Identify every line below that contains the word "following", and copy each of those lines.

[Data extracted from a collection]
################
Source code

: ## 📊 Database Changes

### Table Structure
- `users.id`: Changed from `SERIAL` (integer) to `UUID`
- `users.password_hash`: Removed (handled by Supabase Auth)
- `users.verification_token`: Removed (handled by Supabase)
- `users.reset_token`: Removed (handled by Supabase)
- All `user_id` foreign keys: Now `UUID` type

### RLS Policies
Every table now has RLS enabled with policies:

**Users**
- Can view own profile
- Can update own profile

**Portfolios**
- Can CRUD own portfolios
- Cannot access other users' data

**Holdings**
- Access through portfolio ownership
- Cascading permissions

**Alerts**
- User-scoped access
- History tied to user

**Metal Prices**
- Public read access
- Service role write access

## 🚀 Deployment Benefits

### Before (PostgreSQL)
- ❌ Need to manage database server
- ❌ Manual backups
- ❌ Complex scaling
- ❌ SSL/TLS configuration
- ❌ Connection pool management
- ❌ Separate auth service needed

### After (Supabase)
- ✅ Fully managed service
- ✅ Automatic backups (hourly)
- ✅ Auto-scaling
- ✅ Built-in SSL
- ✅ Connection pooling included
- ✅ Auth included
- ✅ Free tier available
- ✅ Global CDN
################
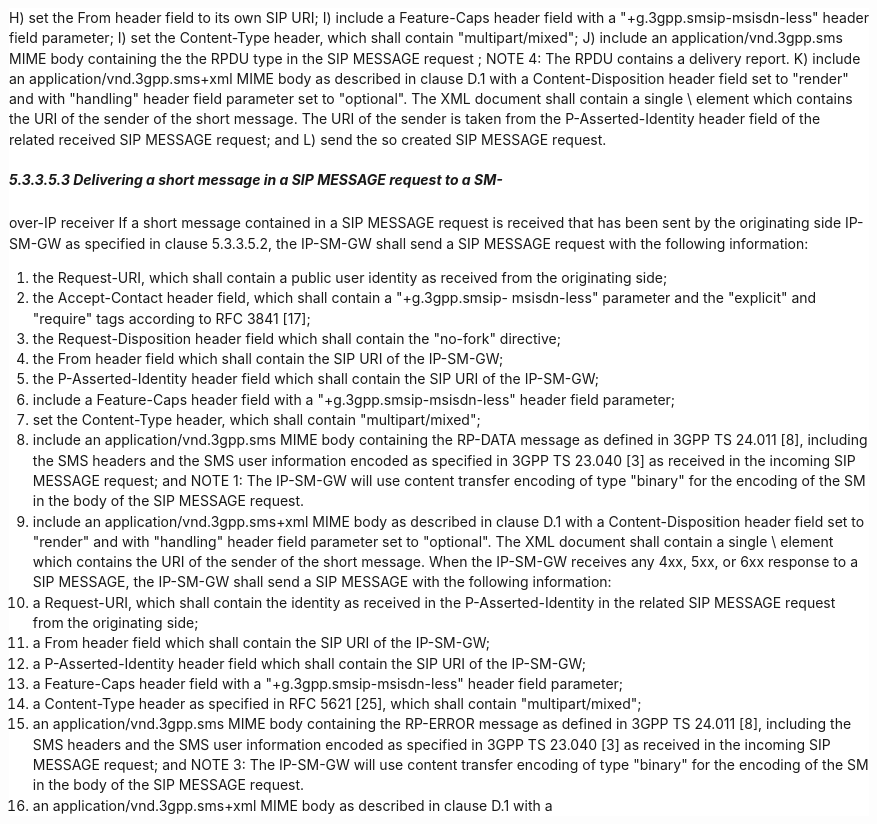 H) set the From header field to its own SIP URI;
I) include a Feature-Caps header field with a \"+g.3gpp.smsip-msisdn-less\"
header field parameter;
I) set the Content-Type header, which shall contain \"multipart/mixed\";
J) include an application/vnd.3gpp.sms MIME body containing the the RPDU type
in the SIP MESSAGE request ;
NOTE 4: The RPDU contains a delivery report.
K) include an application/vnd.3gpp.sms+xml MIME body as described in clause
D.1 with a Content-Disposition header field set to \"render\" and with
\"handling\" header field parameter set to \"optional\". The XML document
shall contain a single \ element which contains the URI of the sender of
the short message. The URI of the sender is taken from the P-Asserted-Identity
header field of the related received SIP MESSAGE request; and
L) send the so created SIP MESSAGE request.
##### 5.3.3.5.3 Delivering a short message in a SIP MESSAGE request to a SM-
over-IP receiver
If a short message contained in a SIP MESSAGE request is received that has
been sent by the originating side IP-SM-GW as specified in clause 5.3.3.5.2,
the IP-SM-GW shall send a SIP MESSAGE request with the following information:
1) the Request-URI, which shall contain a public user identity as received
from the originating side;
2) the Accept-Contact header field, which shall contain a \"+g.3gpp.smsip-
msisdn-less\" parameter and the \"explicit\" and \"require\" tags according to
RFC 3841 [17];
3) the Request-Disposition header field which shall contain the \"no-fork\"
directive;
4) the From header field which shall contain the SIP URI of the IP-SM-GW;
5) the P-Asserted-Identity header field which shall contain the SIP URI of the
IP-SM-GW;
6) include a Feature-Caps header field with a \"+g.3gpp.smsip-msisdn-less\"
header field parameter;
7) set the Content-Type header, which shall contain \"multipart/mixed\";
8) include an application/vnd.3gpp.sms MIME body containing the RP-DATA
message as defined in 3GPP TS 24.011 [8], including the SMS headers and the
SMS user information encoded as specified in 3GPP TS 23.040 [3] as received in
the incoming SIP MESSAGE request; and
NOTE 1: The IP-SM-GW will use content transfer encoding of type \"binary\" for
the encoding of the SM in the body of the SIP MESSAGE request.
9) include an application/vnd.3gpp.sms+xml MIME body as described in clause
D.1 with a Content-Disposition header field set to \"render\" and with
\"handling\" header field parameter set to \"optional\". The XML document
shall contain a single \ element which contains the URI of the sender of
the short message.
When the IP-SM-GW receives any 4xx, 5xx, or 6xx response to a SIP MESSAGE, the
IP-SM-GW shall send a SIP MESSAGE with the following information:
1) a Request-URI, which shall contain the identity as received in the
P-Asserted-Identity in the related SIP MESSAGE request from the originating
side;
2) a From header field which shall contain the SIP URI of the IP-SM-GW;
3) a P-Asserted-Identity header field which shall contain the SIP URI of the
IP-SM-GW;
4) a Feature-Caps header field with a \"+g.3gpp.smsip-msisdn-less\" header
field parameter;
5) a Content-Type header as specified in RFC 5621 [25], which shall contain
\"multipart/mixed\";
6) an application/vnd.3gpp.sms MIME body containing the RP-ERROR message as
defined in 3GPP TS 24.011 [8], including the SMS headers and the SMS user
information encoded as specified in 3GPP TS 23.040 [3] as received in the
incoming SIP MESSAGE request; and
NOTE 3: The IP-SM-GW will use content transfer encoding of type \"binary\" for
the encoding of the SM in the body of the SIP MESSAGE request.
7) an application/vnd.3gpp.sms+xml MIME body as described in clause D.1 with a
################
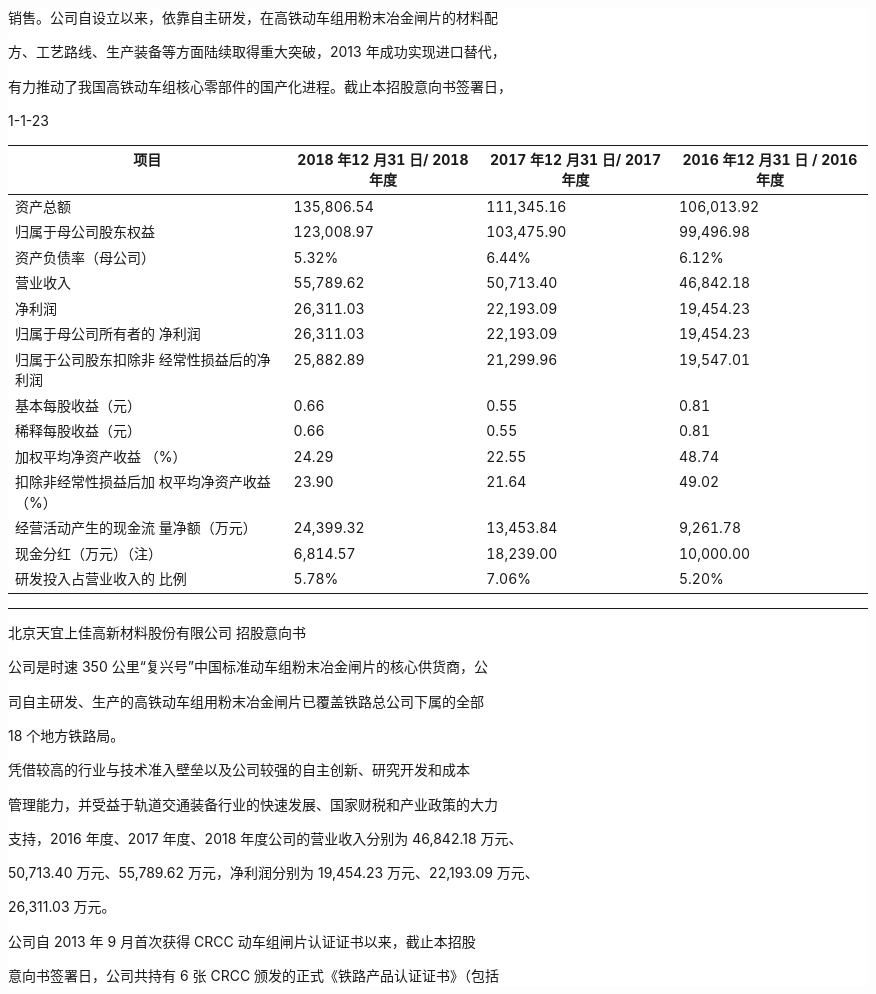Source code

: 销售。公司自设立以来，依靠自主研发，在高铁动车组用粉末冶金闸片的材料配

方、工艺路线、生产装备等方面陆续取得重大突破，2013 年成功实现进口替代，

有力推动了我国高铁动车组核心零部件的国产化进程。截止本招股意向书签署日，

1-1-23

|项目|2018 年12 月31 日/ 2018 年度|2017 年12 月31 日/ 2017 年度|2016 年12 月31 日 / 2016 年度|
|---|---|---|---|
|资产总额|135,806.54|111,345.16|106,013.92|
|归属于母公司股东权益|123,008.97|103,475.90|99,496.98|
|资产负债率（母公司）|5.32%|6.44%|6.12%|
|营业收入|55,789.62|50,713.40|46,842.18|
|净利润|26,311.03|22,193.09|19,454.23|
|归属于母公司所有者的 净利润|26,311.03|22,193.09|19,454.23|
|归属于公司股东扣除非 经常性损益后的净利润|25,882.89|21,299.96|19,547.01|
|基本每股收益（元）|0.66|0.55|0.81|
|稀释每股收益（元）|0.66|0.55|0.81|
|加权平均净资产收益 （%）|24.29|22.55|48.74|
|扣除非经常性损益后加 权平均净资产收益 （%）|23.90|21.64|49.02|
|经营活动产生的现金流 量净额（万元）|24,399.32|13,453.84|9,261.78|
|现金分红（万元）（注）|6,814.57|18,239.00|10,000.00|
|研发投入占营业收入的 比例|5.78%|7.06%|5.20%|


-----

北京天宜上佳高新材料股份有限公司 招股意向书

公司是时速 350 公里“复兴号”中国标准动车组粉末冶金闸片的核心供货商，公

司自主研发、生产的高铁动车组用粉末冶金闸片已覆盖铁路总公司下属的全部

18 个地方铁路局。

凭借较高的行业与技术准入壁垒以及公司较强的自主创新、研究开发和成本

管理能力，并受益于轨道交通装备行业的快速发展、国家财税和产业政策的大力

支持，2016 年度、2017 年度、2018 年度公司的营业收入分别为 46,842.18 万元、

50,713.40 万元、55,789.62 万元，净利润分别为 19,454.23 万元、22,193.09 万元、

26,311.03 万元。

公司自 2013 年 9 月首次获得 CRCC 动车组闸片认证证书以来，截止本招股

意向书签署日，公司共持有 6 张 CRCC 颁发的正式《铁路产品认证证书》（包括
################
**Problem solution**.
the IP-SM-GW shall send a SIP MESSAGE request with the following information:
IP-SM-GW shall send a SIP MESSAGE with the following information:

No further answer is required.